--- ZADANIE ---
Napisz dalszy ciąg tekstu o przejściu do ROW-u i grze w śląskiej trzeciej lidze. Zacznij zaraz po jego ostatnim zdaniu.

--- FRAGMENT TEKSTU ---
------------------------------------------------
Na pewno nie traktuje przejścia do ROW-u jako jakąś ujmę, karę czy niesprawiedliwość, że nie znalazłem się na szczeblu centralnym. Wręcz odwrotnie, jest to dla mnie przede wszystkim możliwość odbudowania się i szansa na regularną grę. Mam nadzieję, że to pozwoli mi wrócić do optymalnej formy, którą prezentowałem we wcześniejszych latach. Znajdujące się obecnie drużyny w śląskiej trzeciej lidze z pewnością podnoszą jej poziom, więc tak jak wspomniałem, gra tutaj nie jest żadną ujmą.

Właśnie rozmawiałem na ten temat z Dawidem Plizgą czy Marcinem Wodeckim, że poziom waszej trzecioligowej grupy wydaje się być najbardziej wyrównany i najmocniejszy od lat.
------------------------------------------------
--- DOSTARCZONE DANE ---
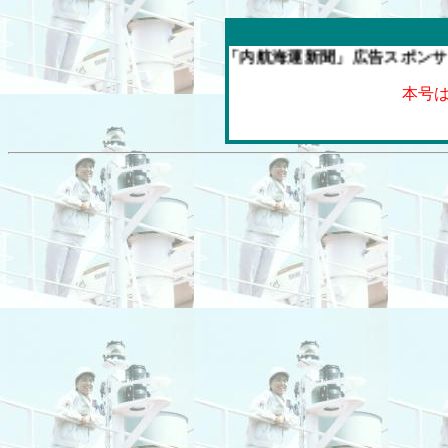
今週の「内航海運新聞」広告スポンサー企業
本号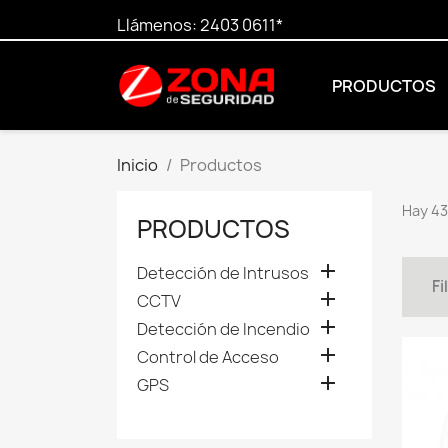
Llámenos:
2403 0611*
PRODUCTOS
Inicio
Productos
Hay 43
PRODUCTOS

Detección de Intrusos
Fi

CCTV

Detección de Incendio

Control de Acceso

GPS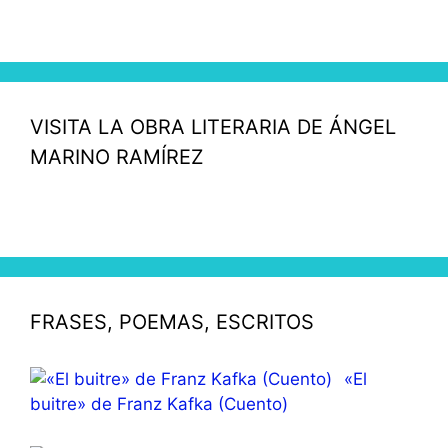
VISITA LA OBRA LITERARIA DE ÁNGEL
MARINO RAMÍREZ
FRASES, POEMAS, ESCRITOS
«El
buitre» de Franz Kafka (Cuento)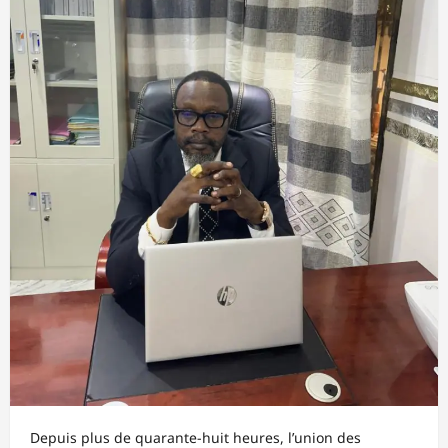
Depuis plus de quarante-huit heures, l’union des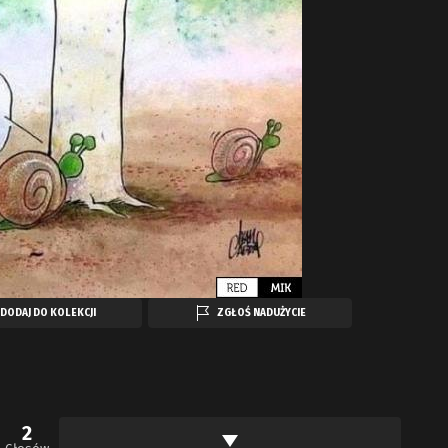
DODAJ DO KOLEKCJI
ZGŁOŚ NADUŻYCIE
2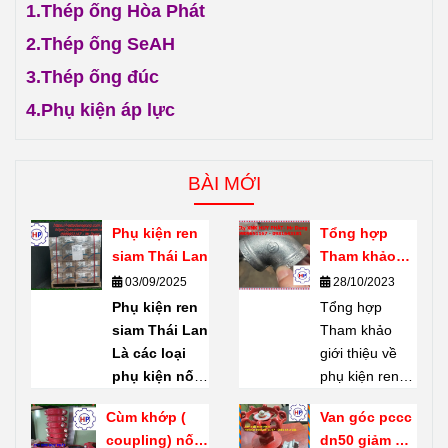
1.
Thép ống Hòa Phát
2.
Thép ống SeAH
3.
Thép ống đúc
4.
Phụ kiện áp lực
BÀI MỚI
Phụ kiện ren
Tổng hợp
siam Thái Lan
Tham khảo
giới thiệu về
03/09/2025
28/10/2023
phụ kiện ren
Phụ kiện ren
Tổng hợp
mạ kẽm
siam Thái Lan
Tham khảo
Shanxi Haili
Là các loại
giới thiệu về
Trung Quốc
phụ kiện nối
phụ kiện ren
ống bằng ren
mạ kẽm
Cùm khớp (
Van góc pccc
(threaded
Shanxi Haili
coupling) nối
dn50 giảm giá
fittings) do
Trung Quốc.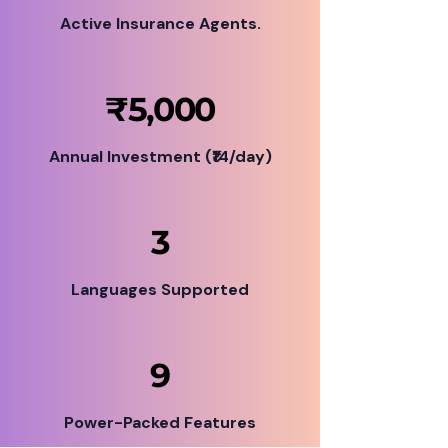
Active Insurance Agents.
₹5,000
Annual Investment (₹14/day)
3
Languages Supported
9
Power-Packed Features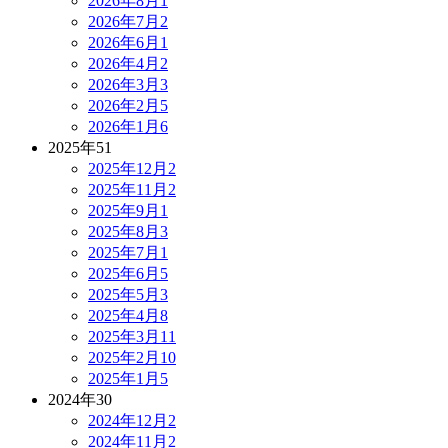
2026年8月
1
2026年7月
2
2026年6月
1
2026年4月
2
2026年3月
3
2026年2月
5
2026年1月
6
2025年
51
2025年12月
2
2025年11月
2
2025年9月
1
2025年8月
3
2025年7月
1
2025年6月
5
2025年5月
3
2025年4月
8
2025年3月
11
2025年2月
10
2025年1月
5
2024年
30
2024年12月
2
2024年11月
2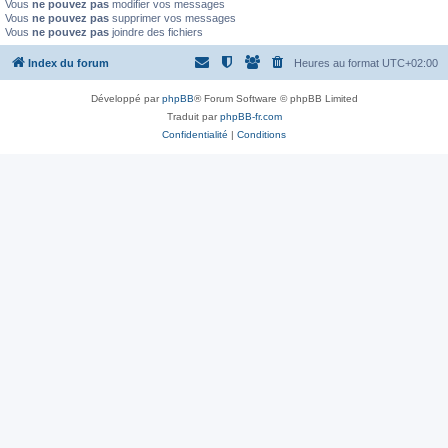
Vous
ne pouvez pas
modifier vos messages
Vous
ne pouvez pas
supprimer vos messages
Vous
ne pouvez pas
joindre des fichiers
Index du forum
Heures au format
UTC+02:00
Développé par
phpBB
® Forum Software © phpBB Limited
Traduit par
phpBB-fr.com
Confidentialité
|
Conditions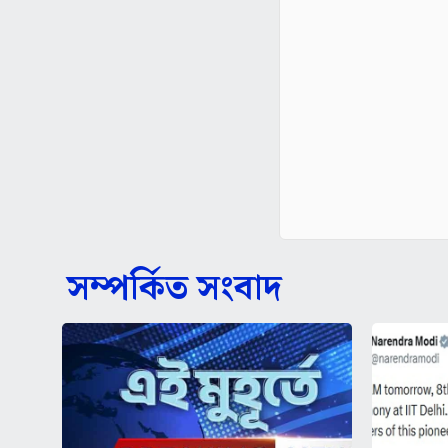
সম্পর্কিত সংবাদ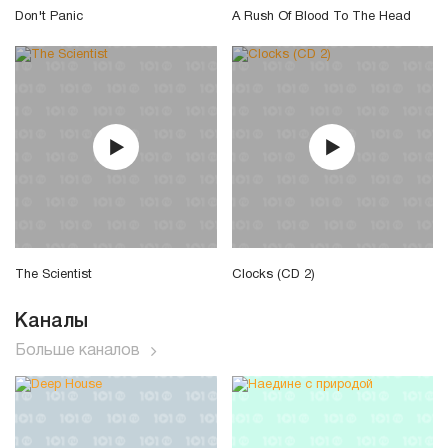
Don't Panic
A Rush Of Blood To The Head
The Scientist
Clocks (CD 2)
Каналы
Больше каналов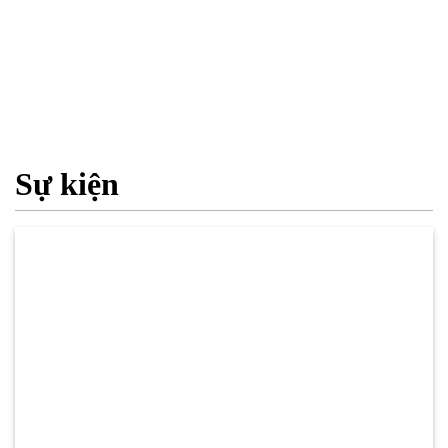
Sự kiện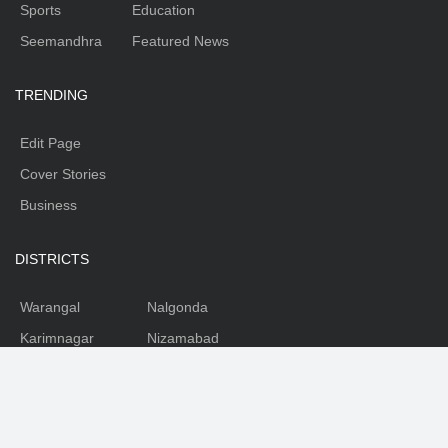
Sports
Education
Seemandhra
Featured News
TRENDING
Edit Page
Cover Stories
Business
DISTRICTS
Warangal
Nalgonda
Karimnagar
Nizamabad
Mahabubnagar
Medhak
Adilabad
Rangareddy
Khammam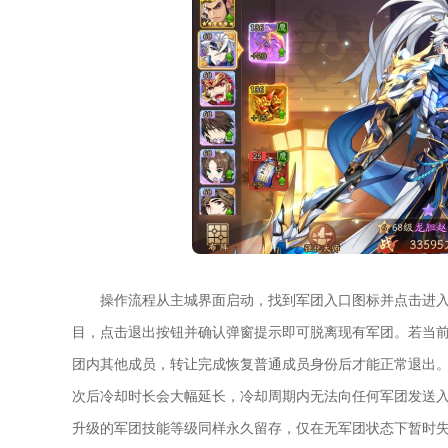
操作流程从主城界面启动，找到军团入口图标并点击进
目，点击退出按钮并确认弹窗提示即可脱离现有军团。若当
团内其他成员，转让完成恢复普通成员身份后才能正常退出
次后冷却时长会大幅延长，冷却周期内无法向任何军团发送
升级的军团技能等级同样永久留存，仅在无军团状态下暂时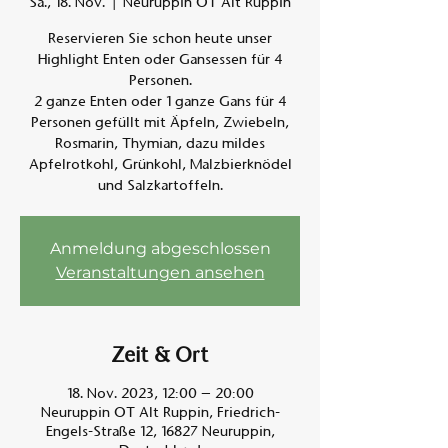
Sa., 18. Nov.
  |  
Neuruppin OT Alt Ruppin
Reservieren Sie schon heute unser
Am A
Highlight Enten oder Gansessen für 4
Personen.
2 ganze Enten oder 1 ganze Gans für 4
Personen gefüllt mit Äpfeln, Zwiebeln,
Rosmarin, Thymian, dazu mildes
Apfelrotkohl, Grünkohl, Malzbierknödel
und Salzkartoffeln.
Anmeldung abgeschlossen
Veranstaltungen ansehen
Zeit & Ort
18. Nov. 2023, 12:00 – 20:00
Neuruppin OT Alt Ruppin, Friedrich-
Engels-Straße 12, 16827 Neuruppin,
------------------------------------------------
--- ODPOWIEDŹ ---
Tak, poza tym wpływa na to między innymi fakt, ile drugich drużyn klubów ekstraklasowych w niej występuje. Możemy mierzyć się nie tylko z chłopakami, pukającymi do bram pierwszych zespołów, ale także z zawodnikami, którzy występują w Ekstraklasie nieco częściej. Dla nas jest to fajna możliwość sprawdzenia i porównania się z tymi drużynami, więc ten aspekt też można zaliczyć jako plus.

Poza tym na mecze drużyn rezerwowych często udaje się sztab szkoleniowy czy skauci pierwszego zespołu, więc rywalizacja z nimi jest chyba również możliwością zwrócenia na siebie uwagi. 

Myślę że każdy trener albo osobiście, albo przez swoich wysłanników, analizuje te mecze. Tak więc dobrze pokazując się na placu gry, można zwrócić na siebie uwagę i może to nieść za sobą tylko pozytywne skutki.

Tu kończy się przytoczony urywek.